C’est chez elle, à une rue des cendres encore fumantes de son lieu de travail tant aimé, que ces livres, des sortes de survivants de papier, ont abouti. «Elle a sauvé de nombreux livres, qu’elle a apportés chez elle afin de les faire sécher dans les meilleures conditions possible», précise dans sa lettre sa collègue admirative. «Je vidais une boîte à la fois; il n’y avait rien d’informatisé encore au début des années 1980, tout était tapé à la dactylo, fiche par fiche…», se souvient Francine. Dans son roman Fanfan, Alexandre Jardin a écrit que «composer une bibliothèque est un art qui tient de l’architecture». L’architecte, dans cette histoire, c’est pas mal Francine Ledoux-Nadeau, qui a su réanimer la bibliothèque d’une des plus jolies villes du Québec.
Un bar pour les prêts
D’ailleurs, après avoir été logés dans son nid où elle venait de donner naissance à sa fille qui travaille aujourd’hui dans le monde de l’édition (allez savoir pourquoi…), les livres ont intégré une salle de réception au sous-sol de l’Hôtel de Ville. C’est au bar que Francine avait installé son comptoir de prêts…
Le nombre d’abonnés grandissant, la biblio reprenait des plumes et gagnait du terrain à même la salle, au point d’être enfin, en 1995, déménagée dans un tout nouveau bâtiment, où la biblio se trouve d’ailleurs toujours, plus splendide que jamais, plus utile et surtout appréciée. De 2300 livres rescapés, la bibliothèque est passée à 80 000 documents actuellement disponibles pour les quelque 150 000 abonnés.
Femme discrète, habituée dès son plus jeune âge à fréquenter les bibliothèques, dont celle de son collège à Longueuil où elle aidait le Frère bibliothécaire, Francine Ledoux-Nadeau n’aime pas être sous les feux de la rampe. «J’ai juste fait mon travail et il y a d’autres bibliothèques qui ont été détruites», se justifie-t-elle.
Bien sûr, la Bibliothèque de Mont-Saint-Hilaire n’est pas celle d’Alexandrie. Bien sûr, la nouvelle retraitée dans la soixantaine ne connaît ni ne cherche célébrité, gloire ou compte Instagram flamboyant. Elle n’est même pas sur Facebook. Ce qui la réjouit, ce sont les livres et ses proches.
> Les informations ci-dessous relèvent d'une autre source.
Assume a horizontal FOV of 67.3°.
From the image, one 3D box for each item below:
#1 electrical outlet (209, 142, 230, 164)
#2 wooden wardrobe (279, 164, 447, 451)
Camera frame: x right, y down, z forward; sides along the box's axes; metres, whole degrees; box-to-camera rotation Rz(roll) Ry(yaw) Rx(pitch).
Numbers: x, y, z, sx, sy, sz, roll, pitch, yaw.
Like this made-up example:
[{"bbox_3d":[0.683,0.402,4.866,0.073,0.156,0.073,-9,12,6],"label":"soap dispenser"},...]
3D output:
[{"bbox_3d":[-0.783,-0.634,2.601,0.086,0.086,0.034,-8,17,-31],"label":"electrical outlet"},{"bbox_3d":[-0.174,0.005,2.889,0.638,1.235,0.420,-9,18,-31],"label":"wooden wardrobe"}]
Elle ne prévoit même pas faire la snowbird comme des milliers d’autres retraités. «Bah, vous savez… c’est vraiment les histoires qui me font voyager et qui me rendent heureuse.»
Depuis le temps que je vous dis que les livres sauvent de tout! À Mont-Saint-Hilaire, ces sauveurs, c’est aussi elle qui les a sauvés. Quand même. Bonne retraite et longue vie en santé.
Je craque pour…
Journaux intimes de Jane Birkin au FIL
Le 1er mars au Théâtre Outremont, la seule et unique Jane Birkin, qui a publié Munkey Diaries: 1957-1982 et Post-scriptum 1982-2013, ses journaux intimes dans lesquels elle se dévoile avec grâce et sincérité, vient en faire la lecture à Montréal, l’espace d’une soirée qui risque d’être fort spéciale et riche en émotions.
Elle se racontera d’ailleurs comme jamais auparavant au sujet notamment de son adolescence en Angleterre jusqu’à la mort de sa fille Kate en décembre 2013, en passant par les années Gainsbourg à Paris, la vie avec Doillon, la naissance de Lou et les débuts de Charlotte au cinéma.